HIV causes a nearly twofold increase in risk of non-AIDS-defining cancers (NADCs) among men, but antiretrovirals (ARVs) may negate this elevated threat, Medical Daily reports. Publishing their findings in the journal AIDS Research and Human Retroviruses, Italian researchers conducted a retrospective analysis of 5,090 HIV-positive people receiving care in the Local Health Authority of Brescia.
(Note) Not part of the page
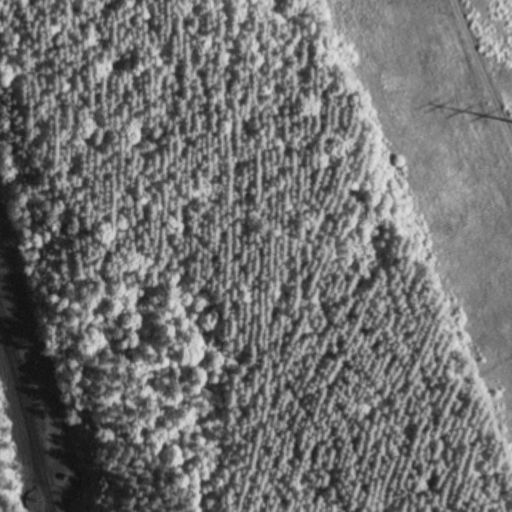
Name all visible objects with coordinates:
railway: (19, 339)
road: (38, 359)
railway: (27, 403)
The investigators identified 138 cancers among 131 participants, for a mean incidence rate of 42.6 per 10,000 person years. The median age of diagnosis was 49, with a range of 28 to 78 years old. Comparing participants' rates of cancer to similar HIV-negative residents of the region, the investigators found that the men had a 1.86-fold increased rate of NADCs. The study found a 3.59-fold increased risk of lung and a 3.11-fold increased rate of testicular cancer among the participants; the investigators theorized that smoking was a major contributing factor. Factors outside of HIV that raised the risk of NADCs included older age, with a 10 percent increase in risk for each additional year of age, and either a shorter or a lack of exposure to ARVs, which increased the risk 2.31-fold.

The researchers concluded that “the use of [ARVs] appeared to be beneficial in protecting against the development of these malignancies.”